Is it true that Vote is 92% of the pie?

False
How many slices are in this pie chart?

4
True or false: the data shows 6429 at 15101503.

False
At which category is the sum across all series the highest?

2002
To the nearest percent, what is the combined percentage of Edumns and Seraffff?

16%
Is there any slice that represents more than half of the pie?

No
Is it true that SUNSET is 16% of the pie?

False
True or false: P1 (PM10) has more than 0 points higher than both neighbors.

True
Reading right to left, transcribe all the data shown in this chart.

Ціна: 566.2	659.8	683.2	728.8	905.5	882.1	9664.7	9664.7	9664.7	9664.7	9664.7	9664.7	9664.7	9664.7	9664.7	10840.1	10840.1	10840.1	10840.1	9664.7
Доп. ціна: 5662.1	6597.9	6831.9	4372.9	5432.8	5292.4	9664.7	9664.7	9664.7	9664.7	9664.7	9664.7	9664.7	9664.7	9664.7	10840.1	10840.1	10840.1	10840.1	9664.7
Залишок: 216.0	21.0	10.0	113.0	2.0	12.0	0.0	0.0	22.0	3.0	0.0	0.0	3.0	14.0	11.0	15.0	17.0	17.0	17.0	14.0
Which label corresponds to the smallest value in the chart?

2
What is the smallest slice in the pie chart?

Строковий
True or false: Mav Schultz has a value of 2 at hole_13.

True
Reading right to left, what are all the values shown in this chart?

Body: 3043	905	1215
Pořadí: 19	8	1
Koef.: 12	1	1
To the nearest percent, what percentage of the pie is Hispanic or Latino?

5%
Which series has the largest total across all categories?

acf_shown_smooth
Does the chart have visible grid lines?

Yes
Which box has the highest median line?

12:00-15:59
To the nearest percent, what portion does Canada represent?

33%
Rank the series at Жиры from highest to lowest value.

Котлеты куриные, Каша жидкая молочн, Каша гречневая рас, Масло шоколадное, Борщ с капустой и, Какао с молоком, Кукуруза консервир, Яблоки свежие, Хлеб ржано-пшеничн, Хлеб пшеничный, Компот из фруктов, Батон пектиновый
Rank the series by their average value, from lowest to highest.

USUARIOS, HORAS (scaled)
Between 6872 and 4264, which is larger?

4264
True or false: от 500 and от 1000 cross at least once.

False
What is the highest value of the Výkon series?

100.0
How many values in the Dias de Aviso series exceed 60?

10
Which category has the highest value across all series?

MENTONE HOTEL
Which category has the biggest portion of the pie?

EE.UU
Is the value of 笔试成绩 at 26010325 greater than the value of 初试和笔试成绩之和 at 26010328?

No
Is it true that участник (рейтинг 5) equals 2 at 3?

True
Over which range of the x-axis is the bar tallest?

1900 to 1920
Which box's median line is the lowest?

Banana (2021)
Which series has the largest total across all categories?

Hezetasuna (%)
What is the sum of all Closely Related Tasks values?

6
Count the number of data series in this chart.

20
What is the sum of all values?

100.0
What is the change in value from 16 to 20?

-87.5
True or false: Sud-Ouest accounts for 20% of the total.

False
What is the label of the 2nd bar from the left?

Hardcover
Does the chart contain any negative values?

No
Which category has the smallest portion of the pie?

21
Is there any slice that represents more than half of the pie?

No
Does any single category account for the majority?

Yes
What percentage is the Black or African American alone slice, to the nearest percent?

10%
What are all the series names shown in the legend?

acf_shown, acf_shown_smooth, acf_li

----------------

Exercise description
Render the data above as a numbered list, one item per line, leaving out the blank lines.

Output of the task
1. Is it true that Vote is 92% of the pie?
2. False
3. How many slices are in this pie chart?
4. 4
5. True or false: the data shows 6429 at 15101503.
6. False
7. At which category is the sum across all series the highest?
8. 2002
9. To the nearest percent, what is the combined percentage of Edumns and Seraffff?
10. 16%
11. Is there any slice that represents more than half of the pie?
12. No
13. Is it true that SUNSET is 16% of the pie?
14. False
15. True or false: P1 (PM10) has more than 0 points higher than both neighbors.
16. True
17. Reading right to left, transcribe all the data shown in this chart.
18. Ціна: 566.2	659.8	683.2	728.8	905.5	882.1	9664.7	9664.7	9664.7	9664.7	9664.7	9664.7	9664.7	9664.7	9664.7	10840.1	10840.1	10840.1	10840.1	9664.7
19. Доп. ціна: 5662.1	6597.9	6831.9	4372.9	5432.8	5292.4	9664.7	9664.7	9664.7	9664.7	9664.7	9664.7	9664.7	9664.7	9664.7	10840.1	10840.1	10840.1	10840.1	9664.7
20. Залишок: 216.0	21.0	10.0	113.0	2.0	12.0	0.0	0.0	22.0	3.0	0.0	0.0	3.0	14.0	11.0	15.0	17.0	17.0	17.0	14.0
21. Which label corresponds to the smallest value in the chart?
22. 2
23. What is the smallest slice in the pie chart?
24. Строковий
25. True or false: Mav Schultz has a value of 2 at hole_13.
26. True
27. Reading right to left, what are all the values shown in this chart?
28. Body: 3043	905	1215
29. Pořadí: 19	8	1
30. Koef.: 12	1	1
31. To the nearest percent, what percentage of the pie is Hispanic or Latino?
32. 5%
33. Which series has the largest total across all categories?
34. acf_shown_smooth
35. Does the chart have visible grid lines?
36. Yes
37. Which box has the highest median line?
38. 12:00-15:59
39. To the nearest percent, what portion does Canada represent?
40. 33%
41. Rank the series at Жиры from highest to lowest value.
42. Котлеты куриные, Каша жидкая молочн, Каша гречневая рас, Масло шоколадное, Борщ с капустой и, Какао с молоком, Кукуруза консервир, Яблоки свежие, Хлеб ржано-пшеничн, Хлеб пшеничный, Компот из фруктов, Батон пектиновый
43. Rank the series by their average value, from lowest to highest.
44. USUARIOS, HORAS (scaled)
45. Between 6872 and 4264, which is larger?
46. 4264
47. True or false: от 500 and от 1000 cross at least once.
48. False
49. What is the highest value of the Výkon series?
50. 100.0
51. How many values in the Dias de Aviso series exceed 60?
52. 10
53. Which category has the highest value across all series?
54. MENTONE HOTEL
55. Which category has the biggest portion of the pie?
56. EE.UU
57. Is the value of 笔试成绩 at 26010325 greater than the value of 初试和笔试成绩之和 at 26010328?
58. No
59. Is it true that участник (рейтинг 5) equals 2 at 3?
60. True
61. Over which range of the x-axis is the bar tallest?
62. 1900 to 1920
63. Which box's median line is the lowest?
64. Banana (2021)
65. Which series has the largest total across all categories?
66. Hezetasuna (%)
67. What is the sum of all Closely Related Tasks values?
68. 6
69. Count the number of data series in this chart.
70. 20
71. What is the sum of all values?
72. 100.0
73. What is the change in value from 16 to 20?
74. -87.5
75. True or false: Sud-Ouest accounts for 20% of the total.
76. False
77. What is the label of the 2nd bar from the left?
78. Hardcover
79. Does the chart contain any negative values?
80. No
81. Which category has the smallest portion of the pie?
82. 21
83. Is there any slice that represents more than half of the pie?
84. No
85. Does any single category account for the majority?
86. Yes
87. What percentage is the Black or African American alone slice, to the nearest percent?
88. 10%
89. What are all the series names shown in the legend?
90. acf_shown, acf_shown_smooth, acf_li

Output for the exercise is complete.